With the support of her husband, the Canadian National Institute for the Blind and her friends and family, Ms. Sissmore rebuilt her life. In addition to volunteering for the Canadian Diabetes Association (CDA), she turned to long-distance running. With a guide holding one end of a towel while she held the other, the guide alerted her to uneven footing, curbs and obstacles. Since then, she’s run countless races and half-marathons, as well as the New York City marathon.
In 2003, she became the 60th person in Canada to have an islet cell transplant. “It saved my life. We’re almost at my 12-year anniversary, post transplant. I take a small amount of insulin today, a fraction of what I used to take, but the most important thing by far is that my blood glucose [sugar] levels have remained in a perfect target range. I’ve maintained excellent control since then, with no further signs of any diabetes-related complications.”
Research has played a significant role in her life, but more is needed, she stresses. “The future is brighter for those living with diabetes now, because of the great tools available. But we have a long way to go. Great research is going on, but we need funding.”
One project of particular promise for the more than 500,000 Canadians with diabetic retinopathy is under way at the Université de Montréal. Dr. Mike Sapieha’s recent CDA-funded research was published in a prestigious “Scientific Show Stopper” article in The Journal of Clinical Investigation.
Dr. Mike Sapieha’s CDA-funded research on diabetic retinopathy was recently published in The Journal of Clinical Investigation.
“The blood vessels that are sick in diabetic retinopathy represent a very low percentage of the cells within the retina – the bulk of the cells are neurons and associated cells called glial cells,” explains Dr. Sapieha, the Canada Research Chair in Retinal Cell Biology and Associate Professor of Ophthalmology at Université de Montréal. “We wanted to know whether these cells could be driving some of the damage.”

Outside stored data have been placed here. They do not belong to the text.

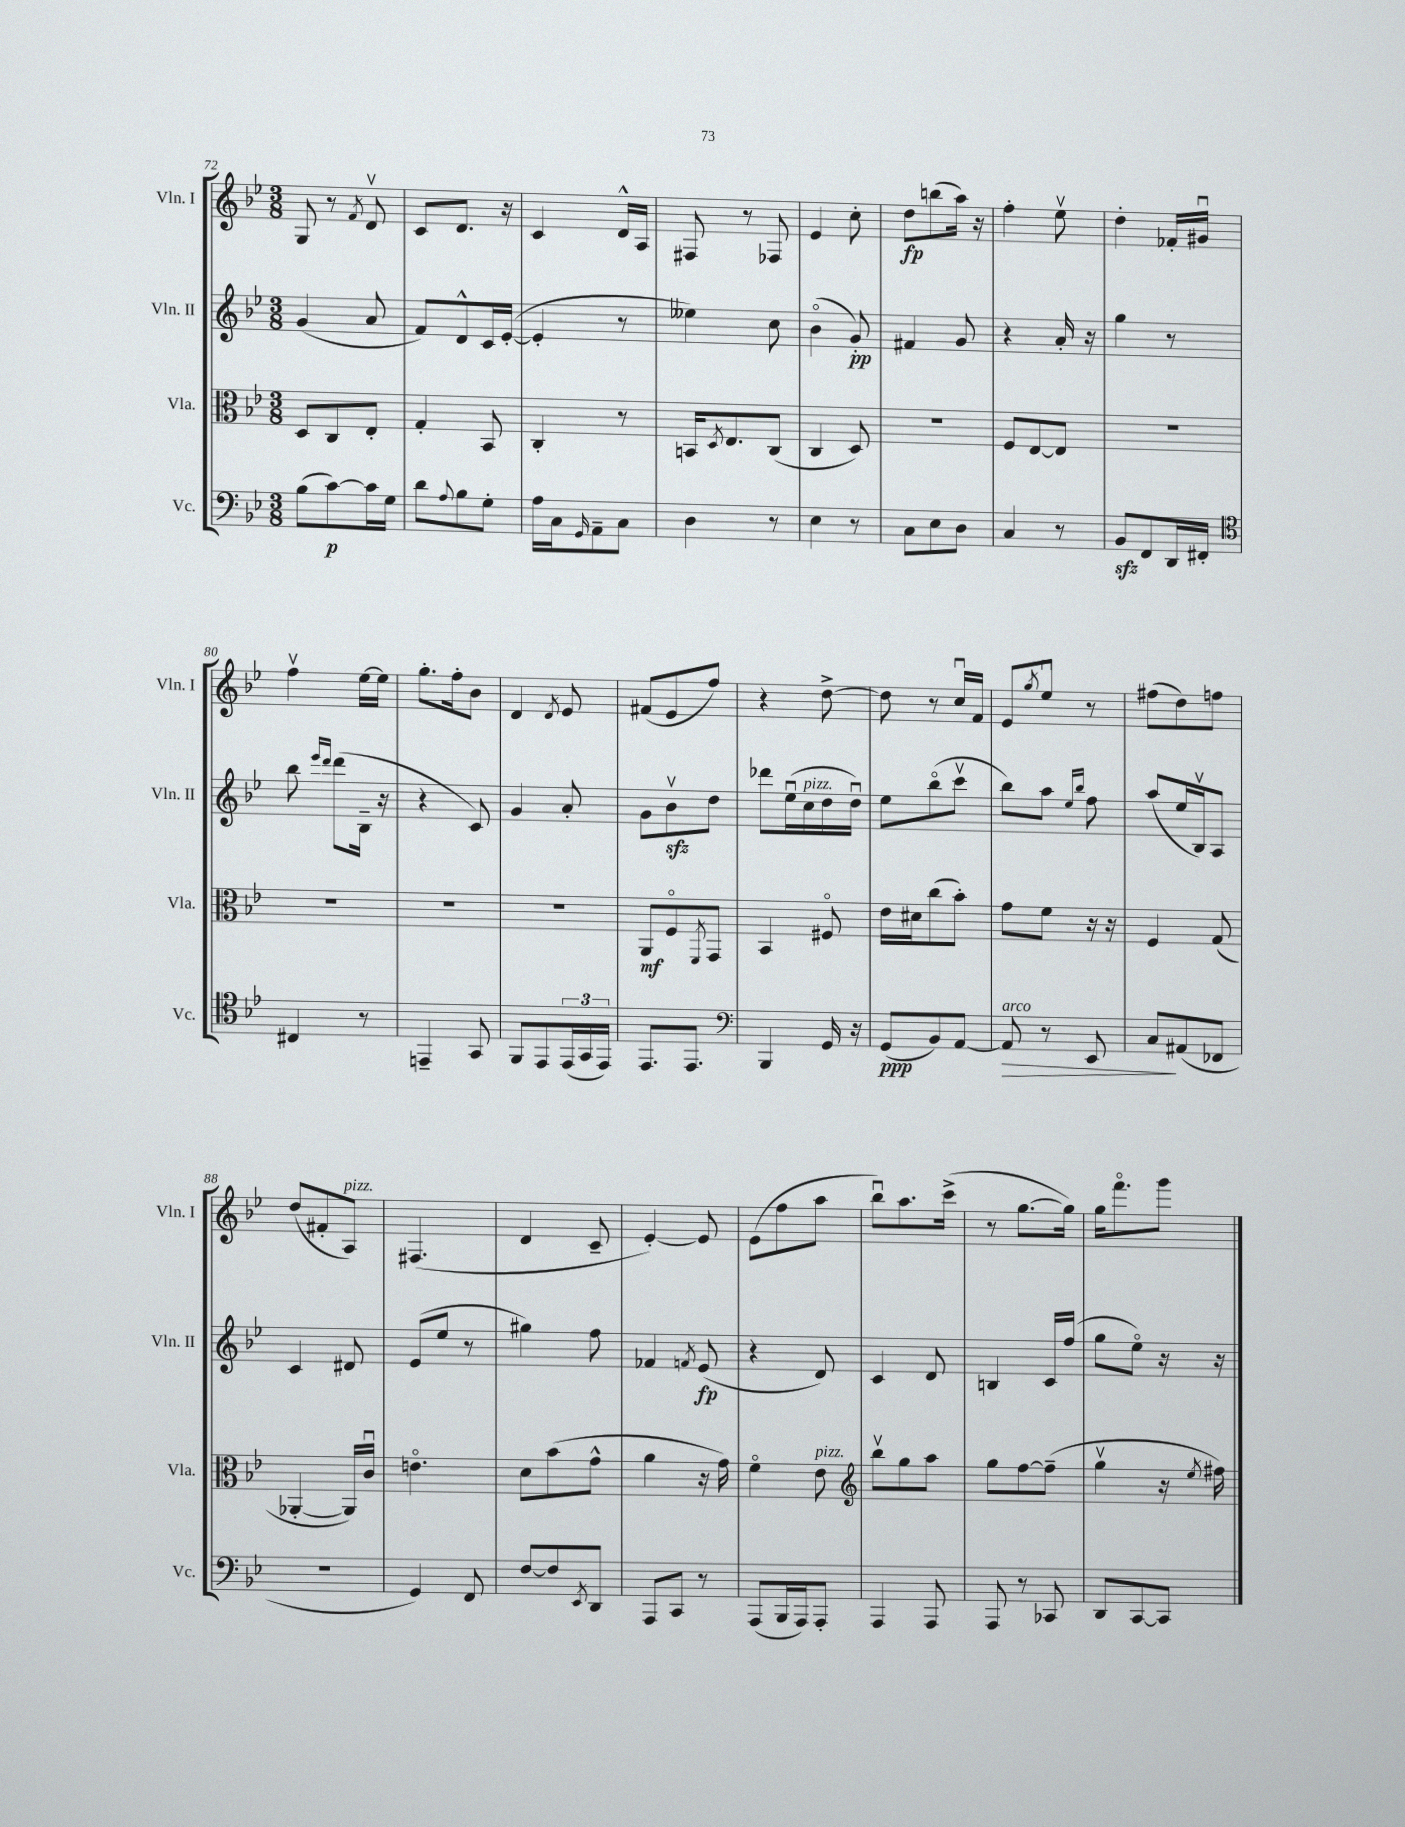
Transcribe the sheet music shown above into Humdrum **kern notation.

**kern	**kern	**kern	**kern
*staff4	*staff3	*staff2	*staff1
*clefF4	*clefC3	*clefG2	*clefG2
*k[b-e-]	*k[b-e-]	*k[b-e-]	*k[b-e-]
*M3/8	*M3/8	*M3/8	*M3/8
(8B-	8D	(4g	8G
[8c)	8C	.	8r
.	.	.	8qf
16c]	8E-'	8a	8dv
16G	.	.	.
=	=	=	=
8d	4G'	8f)	8c
8qqA	.	.	.
8B-	.	8d^^	8.d
8G'	8BB-	16c	.
.	.	([16e-'	16r
=	=	=	=
16A	4C'	4e-']	4c
16C	.	.	.
16qqGG	.	.	.
8AA~	.	.	.
8C	8r	8r	16d^^
.	.	.	16A
=	=	=	=
4D	16BB	4ee--)	8F#
.	8qD	.	.
.	8.E-	.	.
.	.	.	8r
8r	(8C	8cc	8F-
=	=	=	=
4E-	4C	(4b-o	4e-
8r	8D)	8g')	8cc'
=	=	=	=
8C	4.r	4f#	8dd
8E-	.	.	(8bb
8D	.	8g	16aa)
.	.	.	16r
=	=	=	=
4C	8F	4r	4ff'
.	[8E-	.	.
8r	8E-]	16a'	8ee-v
.	.	16r	.
=	=	=	=
8BB-	4.r	4gg	4dd'
8FF	.	.	.
16DD	.	8r	16f-'
16FF#'	.	.	16g#u
=	=	=	=
*clefC4	*	*	*
4C#	4.r	8bb-	4ffv
.	.	16qqeee-	.
.	.	16qqddd	.
.	.	(8ddd	.
8r	.	16B-~	[16ee-
.	.	16r	16ee-]
=	=	=	=
4EE~	4.r	4r	8.gg'
.	.	.	16ff'
8GG	.	8c)	8b-
=	=	=	=
8FF	4.r	4g	4d
8EE-	.	.	.
.	.	.	8qd
(24EE-	.	8a'	8e-
24GG	.	.	.
24EE-)	.	.	.
=	=	=	=
8.EE-	8AA	8g	(8f#
.	8Fo	8b-v	8e-
8.EE-	.	.	.
.	8qFF	.	.
.	8GG	8dd	8ff)
=	=	=	=
*clefF4	*	*	*
4BBB-	4BB-	8ddd-	4r
.	.	(16ee-u	.
.	.	16cc	.
16GG	8F#o	16dd	[8dd^
16r	.	16ddu)	.
=	=	=	=
(8GG	16e-	8ee-	8dd]
.	16d#	.	.
8BB-)	(8cc	(8bb-o	8r
[8AA	8b-')	8cccv	16ccu
.	.	.	16f
=	=	=	=
8AA]	8g	8bb-)	8e-
.	.	.	8qgg
8r	8f	8aa	8ee-u
.	.	16qqee-	.
.	.	16qqbb-	.
8EE-	16r	8ff	8r
.	16r	.	.
=	=	=	=
8C	4F	(8aa	(8ff#
(8AA#	.	16ee-	8dd)
.	.	16B-v)	.
8FF-	(8G	8A	8ff
=	=	=	=
4.r	[4AA-'	4c	(8dd
.	.	.	8f#'
.	16AA-])	8d#	8A)
.	16cu	.	.
=	=	=	=
4GG)	4.eo	(8e-	(4.F#
.	.	8ee-	.
8FF	.	8r	.
=	=	=	=
[8F	8d	4gg#)	4d
8F]	(8b-	.	.
8qEE-	.	.	.
8DD	8g^^	8ff	8c~
=	=	=	=
8AAA	4a	4f-	[4e-')
8CC	.	.	.
.	.	8qf	.
8r	16r	(8e-	8e-]
.	16g)	.	.
=	=	=	=
(8AAA	4fo	4r	(8e-
16BBB-	.	.	8ff
16AAA)	.	.	.
8AAA'	8e-	8d)	8aa
=	=	=	=
*	*clefG2	*	*
4AAA	8bb-v	4c	8bb-u)
.	8gg	.	8.aa
8AAA	8aa	8d	.
.	.	.	(16ccc^
=	=	=	=
8AAA	8gg	4B	8r
8r	[8ff	.	[8.gg
8CC-	(8ff~]	16c	.
.	.	(16ff	16gg])
=	=	=	=
8DD	4ggv	8gg	16gg
.	.	.	8.fffo
[8CC	.	8ee-o)	.
8CC]	16r	16r	8ggg
.	8qee-	.	.
.	16ff#)	16r	.
==	==	==	==
*-	*-	*-	*-
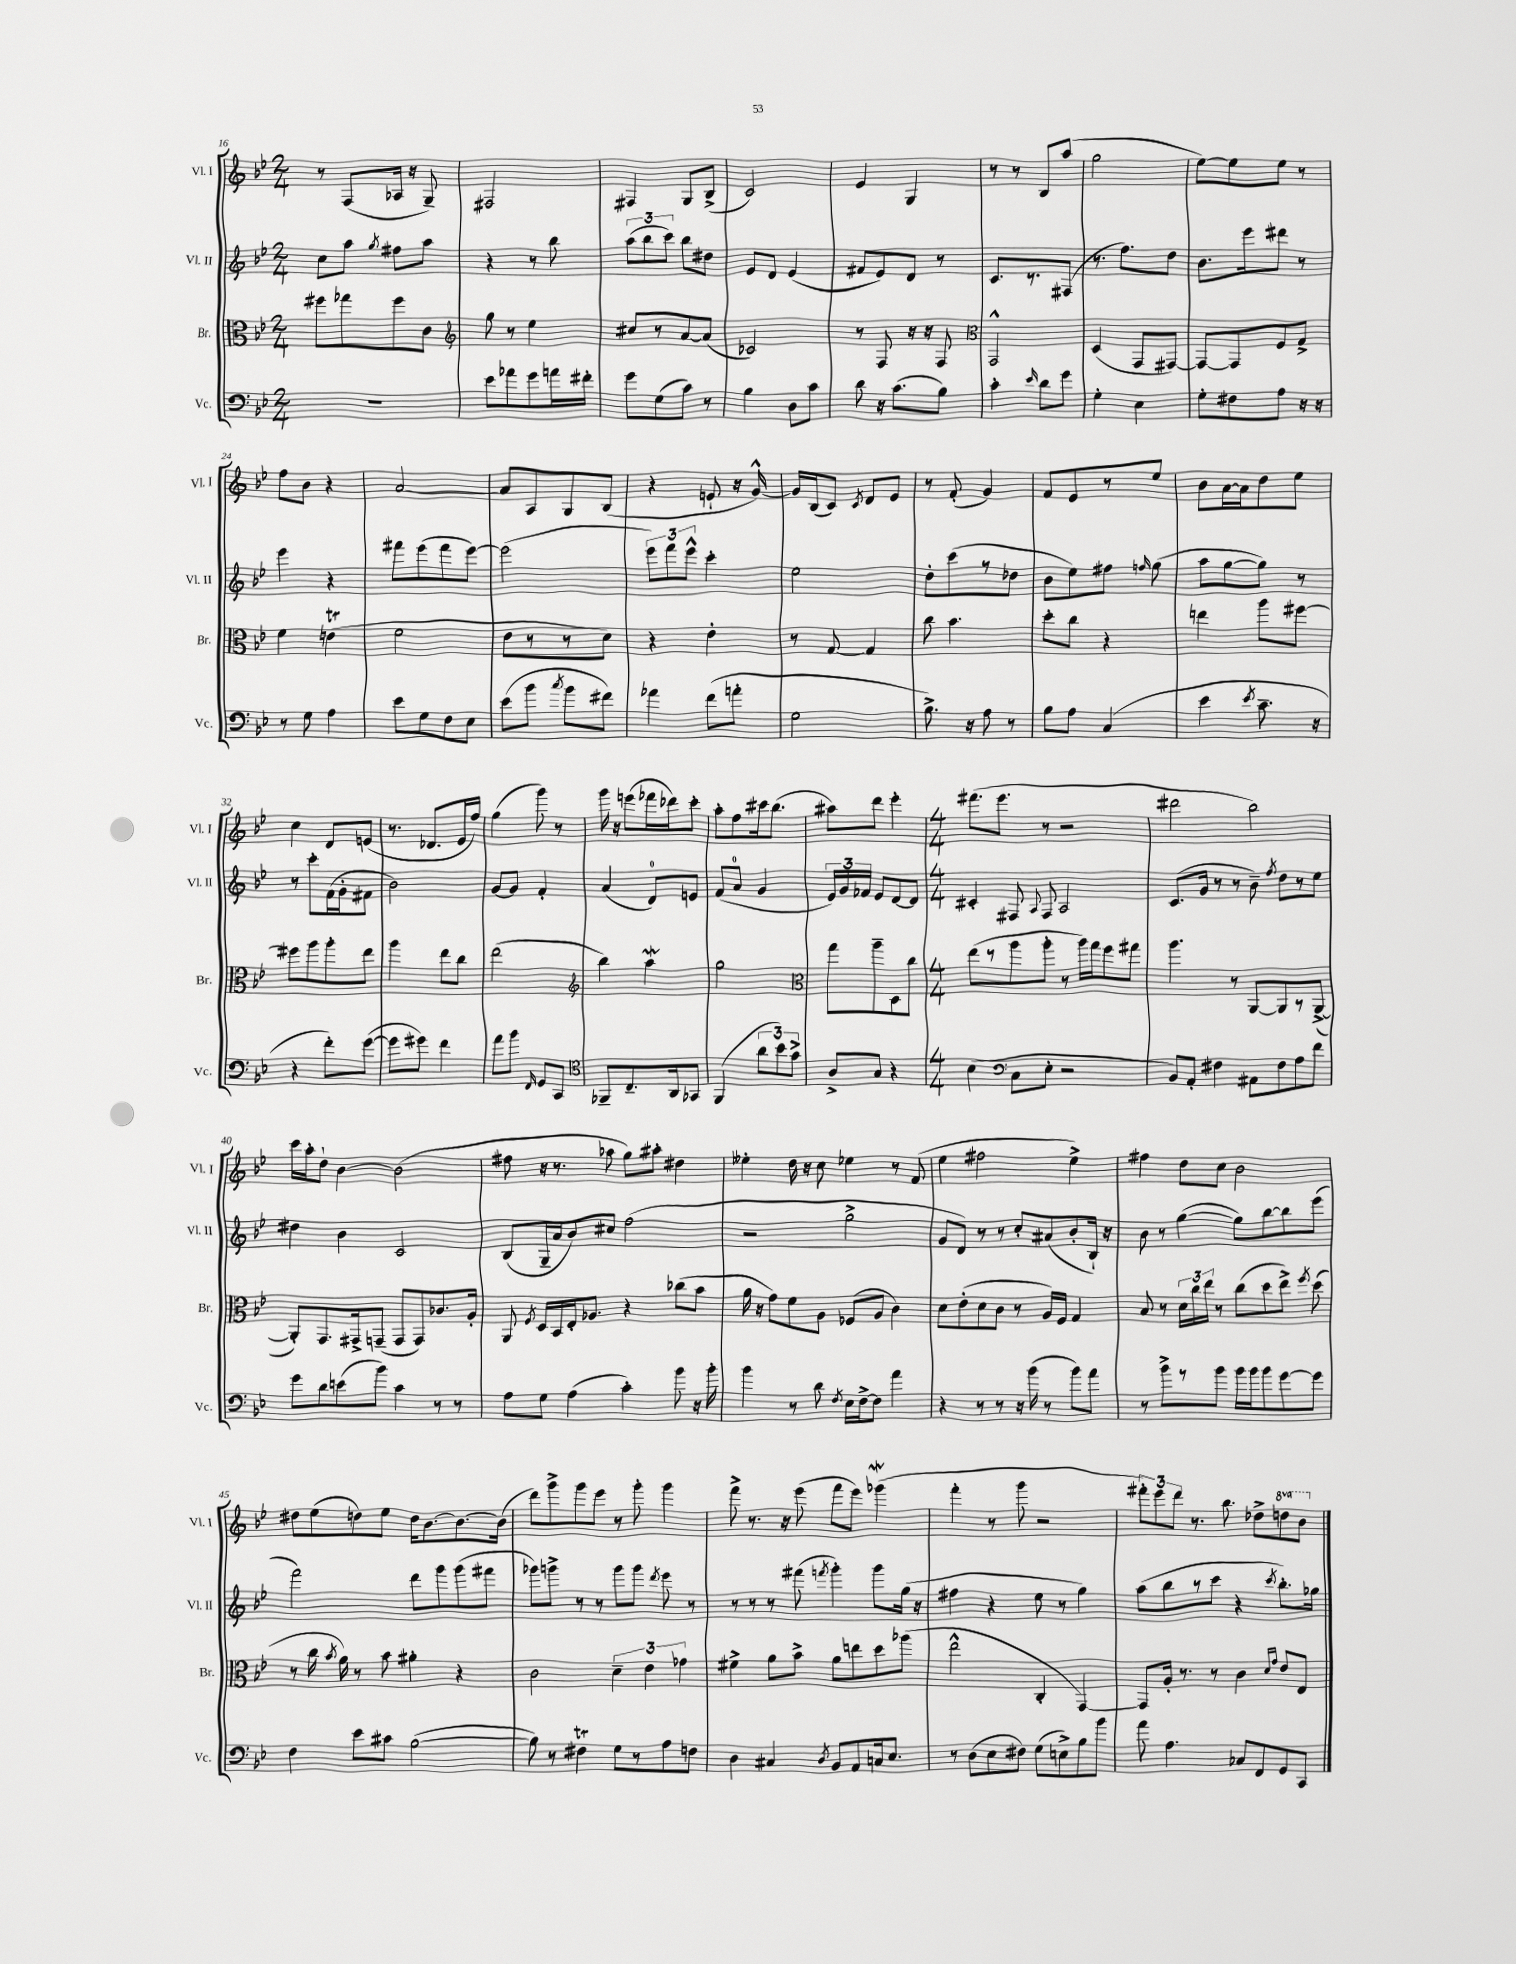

Through a series of studies, Dr. Sapieha and his team found that, with diabetes, the nerve cells within the retina produce molecules that are otherwise present at high levels only when the eyes are developing in the womb. “These molecules are a family of proteins called neuronal guidance cues. For example, they ensure that as the brain develops, your little toe will receive the right nerve so you’ll be able to sense when it is being touched.”
In diabetic retinopathy, these molecules increase to abnormal levels. “When this embryonic program becomes reactivated, the vessels open up just a bit. Their junctions are compromised, and then you get the leakage – the edema – associated with diabetic macular edema. We also found that this same protein, semaphorin 3A, can be highly inflammatory.”
With funding from venture capital company AmorChem, Dr. Sapieha and his team are now at work on compounds designed to inhibit semaphorin 3A. “We’re developing inhibitors that seem to work well at preventing diabetic macular edema and the inflammation within the retina that causes new pathological vessels to grow. We’re in the advanced stages of development before going into clinical trials.
“We’re at a very exciting period right now, because we’re able to develop compounds that have a very tangible impact on a disease that affects so many people.”